The circumbinary disc of HD 34700A

II. Analysis of a strong dust asymmetry

¹ Université Côte d’Azur, Observatoire de la Côte d’Azur, CNRS, Laboratoire Lagrange, Nice, France
² Max-Planck-Institut für Astronomie, Königstuhl 17, 69117 Heidelberg, Germany
³ European Southern Observatory, Karl-Schwarzschild-Str. 2, 85748 Garching bei München, Germany
⁴ Astronomy Unit, School of Physics and Astronomy, Queen Mary University of London, London E1 4NS, UK
⁵ Department of Astronomy, University of Florida, Gainesville, FL 32611, USA
⁶ Dipartimento di Fisica, Università degli Studi di Milano, Via Celoria 16, Milano, Italy
⁷ Department of Earth, Atmospheric, and Planetary Sciences, Massachusetts Institute of Technology, Cambridge, MA 02139, USA
⁸ Ludwig-Maximilians-Universität München, Universitäts-Sternwarte, Scheinerstr. 1, 81679 München, Germany

^★ Corresponding author: This email address is being protected from spambots. You need JavaScript enabled to view it.

Received: 21 November 2025
Accepted: 25 March 2026

Abstract

Context. ALMA observations have shown that substructures are ubiquitous in protoplanetary discs. A sub-group, the transition discs, shows large cavities and rings in the dust continuum. Among these, some present very high contrast asymmetries possibly due to the presence of vortices. HD 34700A is a binary system featuring a cavity, a ring, and multiple spiral arms detected in scattered light, a prominent crescent in the ALMA continuum, and a complex gas morphology possibly connected with ongoing infall.

Aims. We present new ALMA band 6 (1.3 mm) continuum images of the circumbinary disc around HD 34700A and compare them with two other systems showcasing high (≳30, measured as the peak-to-azimuthal-average ratio) contrast continuum asymmetries, IRS 48 and HD 142527. We aim to characterise the crescent morphology, discuss their possible origin, and, in the case of the vortex scenario, assess the efficiency of dust trapping in these systems.

Methods. We performed visibility modelling of the new high-resolution (0_⋅^′′11 × 0_⋅^′′09) ALMA band 6 continuum data of HD 34700A, together with improved visibility modelling of the other two targets.

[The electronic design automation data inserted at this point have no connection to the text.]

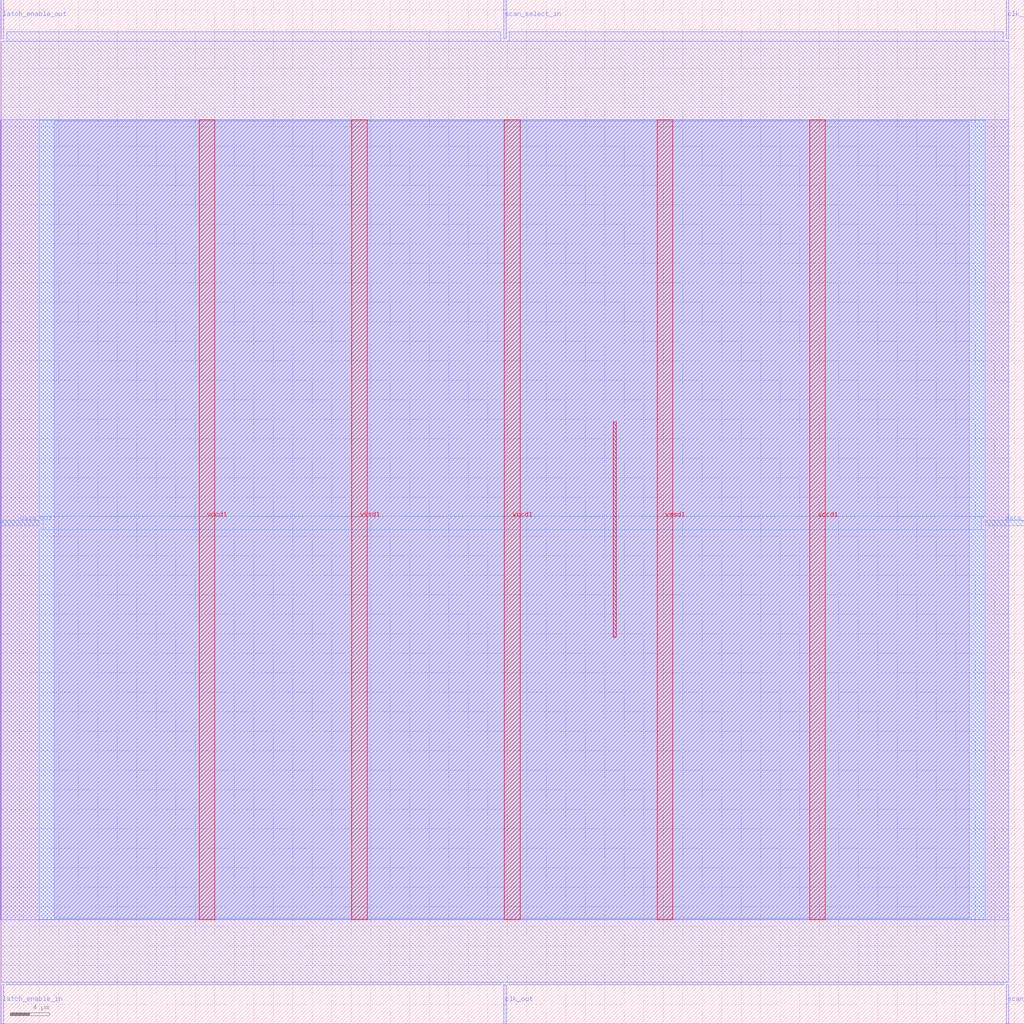
<source format=lef>
VERSION 5.7 ;
  NOWIREEXTENSIONATPIN ON ;
  DIVIDERCHAR "/" ;
  BUSBITCHARS "[]" ;
MACRO scan_wrapper_341264068701586004
  CLASS BLOCK ;
  FOREIGN scan_wrapper_341264068701586004 ;
  ORIGIN 0.000 0.000 ;
  SIZE 105.000 BY 105.000 ;
  PIN clk_in
    DIRECTION INPUT ;
    USE SIGNAL ;
    PORT
      LAYER met2 ;
        RECT 103.130 101.000 103.410 105.000 ;
    END
  END clk_in
  PIN clk_out
    DIRECTION OUTPUT TRISTATE ;
    USE SIGNAL ;
    PORT
      LAYER met2 ;
        RECT 51.610 0.000 51.890 4.000 ;
    END
  END clk_out
  PIN data_in
    DIRECTION INPUT ;
    USE SIGNAL ;
    PORT
      LAYER met3 ;
        RECT 101.000 51.040 105.000 51.640 ;
    END
  END data_in
  PIN data_out
    DIRECTION OUTPUT TRISTATE ;
    USE SIGNAL ;
    PORT
      LAYER met3 ;
        RECT 0.000 51.040 4.000 51.640 ;
    END
  END data_out
  PIN latch_enable_in
    DIRECTION INPUT ;
    USE SIGNAL ;
    PORT
      LAYER met2 ;
        RECT 0.090 0.000 0.370 4.000 ;
    END
  END latch_enable_in
  PIN latch_enable_out
    DIRECTION OUTPUT TRISTATE ;
    USE SIGNAL ;
    PORT
      LAYER met2 ;
        RECT 0.090 101.000 0.370 105.000 ;
    END
  END latch_enable_out
  PIN scan_select_in
    DIRECTION INPUT ;
    USE SIGNAL ;
    PORT
      LAYER met2 ;
        RECT 51.610 101.000 51.890 105.000 ;
    END
  END scan_select_in
  PIN scan_select_out
    DIRECTION OUTPUT TRISTATE ;
    USE SIGNAL ;
    PORT
      LAYER met2 ;
        RECT 103.130 0.000 103.410 4.000 ;
    END
  END scan_select_out
  PIN vccd1
    DIRECTION INPUT ;
    USE POWER ;
    PORT
      LAYER met4 ;
        RECT 20.380 10.640 21.980 92.720 ;
    END
    PORT
      LAYER met4 ;
        RECT 51.700 10.640 53.300 92.720 ;
    END
    PORT
      LAYER met4 ;
        RECT 83.020 10.640 84.620 92.720 ;
    END
  END vccd1
  PIN vssd1
    DIRECTION INPUT ;
    USE GROUND ;
    PORT
      LAYER met4 ;
        RECT 36.040 10.640 37.640 92.720 ;
    END
    PORT
      LAYER met4 ;
        RECT 67.360 10.640 68.960 92.720 ;
    END
  END vssd1
  OBS
      LAYER li1 ;
        RECT 5.520 10.795 99.360 92.565 ;
      LAYER met1 ;
        RECT 0.070 10.640 103.430 92.720 ;
      LAYER met2 ;
        RECT 0.650 100.720 51.330 101.730 ;
        RECT 52.170 100.720 102.850 101.730 ;
        RECT 0.100 4.280 103.400 100.720 ;
        RECT 0.650 4.000 51.330 4.280 ;
        RECT 52.170 4.000 102.850 4.280 ;
      LAYER met3 ;
        RECT 4.000 52.040 101.000 92.645 ;
        RECT 4.400 50.640 100.600 52.040 ;
        RECT 4.000 10.715 101.000 50.640 ;
      LAYER met4 ;
        RECT 62.855 39.615 63.185 61.705 ;
  END
END scan_wrapper_341264068701586004
END LIBRARY


</source>
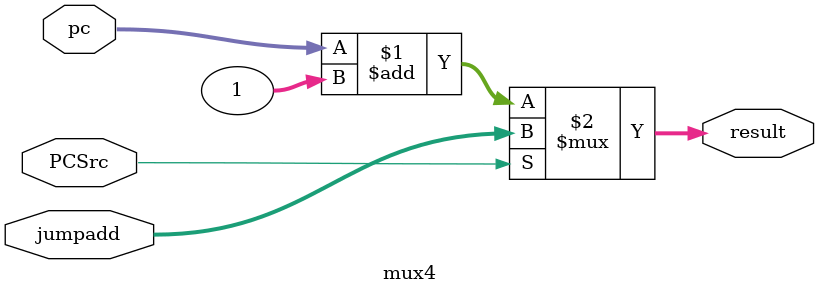
<source format=v>
`timescale 1ns / 1ps


module mux4(
    input [31:0] pc,
    input [31:0] jumpadd,
    input PCSrc,
    output [31:0] result
    );
    
 
    
    assign result = PCSrc? jumpadd:(pc+1);
    
endmodule

</source>
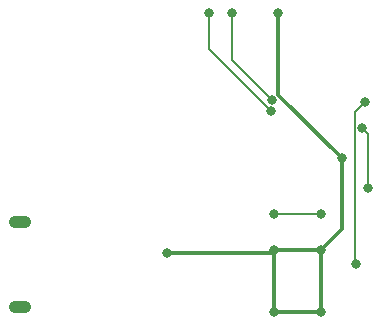
<source format=gbl>
%TF.GenerationSoftware,KiCad,Pcbnew,(6.0.0)*%
%TF.CreationDate,2023-04-27T21:52:48-07:00*%
%TF.ProjectId,dumpster_fire_shelf_led_controller,64756d70-7374-4657-925f-666972655f73,rev?*%
%TF.SameCoordinates,Original*%
%TF.FileFunction,Copper,L2,Bot*%
%TF.FilePolarity,Positive*%
%FSLAX46Y46*%
G04 Gerber Fmt 4.6, Leading zero omitted, Abs format (unit mm)*
G04 Created by KiCad (PCBNEW (6.0.0)) date 2023-04-27 21:52:48*
%MOMM*%
%LPD*%
G01*
G04 APERTURE LIST*
%TA.AperFunction,ComponentPad*%
%ADD10O,1.900000X1.050000*%
%TD*%
%TA.AperFunction,ViaPad*%
%ADD11C,0.800000*%
%TD*%
%TA.AperFunction,Conductor*%
%ADD12C,0.300000*%
%TD*%
%TA.AperFunction,Conductor*%
%ADD13C,0.200000*%
%TD*%
G04 APERTURE END LIST*
D10*
%TO.P,J1,6,Shield*%
%TO.N,GND*%
X175050000Y-95175000D03*
X175050000Y-102325000D03*
%TD*%
D11*
%TO.N,GND*%
X202250000Y-89750000D03*
X196500000Y-102750000D03*
X196906923Y-77446080D03*
X187500000Y-97750000D03*
X200500000Y-102750000D03*
X200500000Y-97500000D03*
X196500000Y-97500000D03*
%TO.N,+3V3*%
X204000000Y-87250000D03*
X204500000Y-92250000D03*
%TO.N,RESET*%
X200500000Y-94500000D03*
X196500000Y-94500000D03*
%TO.N,GPIO2*%
X196389714Y-84842982D03*
X193000000Y-77500000D03*
%TO.N,GPIO0*%
X191000000Y-77500000D03*
X203500000Y-98750000D03*
X196248662Y-85758685D03*
X204250000Y-85000000D03*
%TD*%
D12*
%TO.N,GND*%
X200500000Y-102750000D02*
X200500000Y-97500000D01*
X202250000Y-89750000D02*
X196906923Y-84406923D01*
X196906923Y-84406923D02*
X196906923Y-77446080D01*
X202250000Y-89750000D02*
X202250000Y-95750000D01*
X200500000Y-102750000D02*
X196500000Y-102750000D01*
X202250000Y-95750000D02*
X200500000Y-97500000D01*
X196250000Y-97750000D02*
X196500000Y-97500000D01*
X187500000Y-97750000D02*
X196250000Y-97750000D01*
X196500000Y-97500000D02*
X196500000Y-102750000D01*
X200500000Y-97500000D02*
X196500000Y-97500000D01*
D13*
%TO.N,+3V3*%
X204500000Y-87750000D02*
X204000000Y-87250000D01*
X204500000Y-92250000D02*
X204500000Y-87750000D01*
%TO.N,RESET*%
X196500000Y-94500000D02*
X200500000Y-94500000D01*
%TO.N,GPIO2*%
X196389714Y-84842982D02*
X193000000Y-81453268D01*
X193000000Y-81453268D02*
X193000000Y-77500000D01*
%TO.N,GPIO0*%
X191000000Y-80510023D02*
X191000000Y-77500000D01*
X203373489Y-85876511D02*
X204250000Y-85000000D01*
X196248662Y-85758685D02*
X191000000Y-80510023D01*
X203373489Y-98623489D02*
X203373489Y-85876511D01*
X203500000Y-98750000D02*
X203373489Y-98623489D01*
%TD*%
M02*

</source>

Results. We detected a 0_⋅^′′46 (161 au) large cavity and resolved a ring with an asymmetric crescent and an extended tail at 0_⋅^′′53 (186 au) with a peak intensity of 1.9 mJybeam⁻¹, corresponding to the second highest contrast (~62) ever detected with ALMA in a protoplanetary disc. We also detected unresolved emission inside the cavity, which we attribute to an inner disc. Our visibility model is in remarkable agreement with the HD 34700A data, featuring only localised residuals in the region of the disc corresponding to the tail of the asymmetry. For HD 142527, we obtained very good overall agreement with the data, recovering both the double peaked asymmetric ring and the inner disc emission. In the case of IRS 48, we recovered the general morphology of the asymmetry, but we could not reproduce the fainter ring. We then ran a hydrodynamic model of a vortex with different dust fluids, reproducing the general morphology observed in the HD 34700A and IRS 48 systems, with the emission around the vortex showing a mild asymmetry between the leading and trailing sides.

Conclusions. With a combination of visibility, dust evolution, and hydrodynamical models, we have constrained the morphology of the dust continuum emission of HD 34700A for the first time, and improved existing models for IRS 48 and HD 142527. The high azimuthal contrast of the asymmetries rules out the orbit clustering of eccentric cavities scenario, while the dust evolution models we consider suggest that the vortex scenario is a plausible option.